In 1994, the MTA outlined a list of 100 “key” stations it would make compliant with ADA standards by 2020, the result of a settlement from a lawsuit over the system’s lack of wheelchair access. Money from the MTA’s 2015-2019 capital plan will cover the costs to retrofit the few lingering stations from the 100-station list to meet ADA standards.

“We recognize this is an issue of critical importance and increasing accessibility is a priority for the MTA,” said Tarek Shams, an MTA spokesman, in a statement. “We’re spending more than $1 billion in our current capital plan to increase the number of ADA-compliant subway stations and replace existing elevators and escalators, and our entire bus fleet is ADA-compliant.”

In total, there are 117 ADA-accessible stations, according to the MTA. But that accounts for about 25 percent of the agency’s 472 stations overall. While calling accessibility a “priority,” the MTA has expressed no clear vision for improving access beyond its initial 100-station target, advocates said.

Even the stations that are accessible are beset by out-of-service elevators, according to TransitCenter’s report. A May audit from City Comptroller Scott Stringer’s office, which sampled 65 elevators and escalators in the subway system, charged the MTA with failing to properly service its machines to prevent outages or keep coherent records of work done on the equipment.

Wheelchair uses at Thursday’s rally described the indignities of navigating an unfriendly system. During his two-and-a-half years living in the city, Pangilinan, a wheelchair user, said he’s either been stuck underground, or canceled or altered trips on 230 occasions because of broken subway elevators. Others said they’ve had to crawl up subway stairs as strangers assisted in carrying their wheelchairs because of the issue.
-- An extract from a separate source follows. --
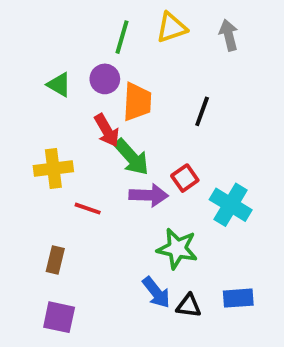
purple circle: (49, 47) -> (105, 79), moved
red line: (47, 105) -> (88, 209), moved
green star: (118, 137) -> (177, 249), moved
“I’ve had to learn how to live in a wheelchair,” said Sasha Blair-Goldensohn, 41, of the Upper West Side. “I’ve had to re-learn how to go get groceries, make a cup of coffee, how to take care of my kids … the biggest one that’s been shocking to me is the subway and the lack of accessibility there.”

On June 29, MTA chairman Joe Lhota said he’d take 60 days to draft and present a plan on modernizing a subway system suffering a soaring number of delays and a series of high-profile service failures of late.

Advocates hope that plan will include accessibility improvements. TransitCenter’s report calls for the agency to “consider a faster pace and a more adaptable approach” to ultimately getting to a completely accessible subway system.

“Obviously, getting trains to work and avoiding track fires and derailments is extremely important as well — there’s no reason that this has to be subsumed by that topic also,” Pangilinan said.